=== Begin Enclosure ===

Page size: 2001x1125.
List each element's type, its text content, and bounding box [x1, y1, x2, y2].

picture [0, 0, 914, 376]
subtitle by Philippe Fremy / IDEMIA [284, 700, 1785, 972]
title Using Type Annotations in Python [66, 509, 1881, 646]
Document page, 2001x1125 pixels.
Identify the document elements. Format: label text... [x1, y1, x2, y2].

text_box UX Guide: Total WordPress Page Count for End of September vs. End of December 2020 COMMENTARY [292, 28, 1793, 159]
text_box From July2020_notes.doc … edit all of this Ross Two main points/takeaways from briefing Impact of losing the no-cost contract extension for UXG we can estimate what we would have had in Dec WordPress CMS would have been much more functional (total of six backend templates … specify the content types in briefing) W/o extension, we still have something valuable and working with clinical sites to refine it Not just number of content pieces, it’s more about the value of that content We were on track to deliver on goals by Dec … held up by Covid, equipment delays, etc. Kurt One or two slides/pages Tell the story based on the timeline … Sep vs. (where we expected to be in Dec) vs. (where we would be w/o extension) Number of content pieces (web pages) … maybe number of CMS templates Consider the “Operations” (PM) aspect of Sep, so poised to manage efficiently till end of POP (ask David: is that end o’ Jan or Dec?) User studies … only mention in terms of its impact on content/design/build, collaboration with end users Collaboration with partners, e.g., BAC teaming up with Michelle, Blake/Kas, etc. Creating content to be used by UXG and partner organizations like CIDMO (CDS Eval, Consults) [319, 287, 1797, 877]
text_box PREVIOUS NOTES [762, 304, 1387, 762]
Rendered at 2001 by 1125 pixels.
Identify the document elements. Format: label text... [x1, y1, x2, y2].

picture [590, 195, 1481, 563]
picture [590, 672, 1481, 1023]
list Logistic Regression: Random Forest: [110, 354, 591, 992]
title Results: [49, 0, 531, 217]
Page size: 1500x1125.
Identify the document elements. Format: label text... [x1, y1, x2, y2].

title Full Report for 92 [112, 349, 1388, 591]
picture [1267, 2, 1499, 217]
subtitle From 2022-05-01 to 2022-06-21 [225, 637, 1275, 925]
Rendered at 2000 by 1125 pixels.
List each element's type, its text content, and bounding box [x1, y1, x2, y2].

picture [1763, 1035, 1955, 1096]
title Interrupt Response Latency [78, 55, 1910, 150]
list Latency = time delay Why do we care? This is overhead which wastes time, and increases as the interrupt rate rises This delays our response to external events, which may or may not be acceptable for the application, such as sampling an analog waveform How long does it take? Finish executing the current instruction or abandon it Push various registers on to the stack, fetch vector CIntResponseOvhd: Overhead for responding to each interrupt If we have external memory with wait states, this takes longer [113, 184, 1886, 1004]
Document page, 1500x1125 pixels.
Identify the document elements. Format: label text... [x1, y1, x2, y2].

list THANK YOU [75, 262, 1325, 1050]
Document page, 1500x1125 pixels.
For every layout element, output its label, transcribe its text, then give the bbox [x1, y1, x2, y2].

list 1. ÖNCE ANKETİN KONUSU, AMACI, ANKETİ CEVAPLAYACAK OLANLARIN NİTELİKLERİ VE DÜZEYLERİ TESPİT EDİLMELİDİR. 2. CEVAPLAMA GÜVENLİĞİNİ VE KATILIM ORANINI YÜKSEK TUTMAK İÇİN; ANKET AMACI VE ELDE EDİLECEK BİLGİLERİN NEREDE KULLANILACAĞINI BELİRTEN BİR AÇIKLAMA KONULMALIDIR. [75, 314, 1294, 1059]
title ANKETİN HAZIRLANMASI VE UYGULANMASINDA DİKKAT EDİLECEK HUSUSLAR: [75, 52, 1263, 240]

=== End Enclosure ===

What you should do: Lines of the listing above that include the string "pixels" should each be copied.

Output of the exercise:
Document page, 2001x1125 pixels.
Rendered at 2001 by 1125 pixels.
Rendered at 2000 by 1125 pixels.
Document page, 1500x1125 pixels.
Document page, 1500x1125 pixels.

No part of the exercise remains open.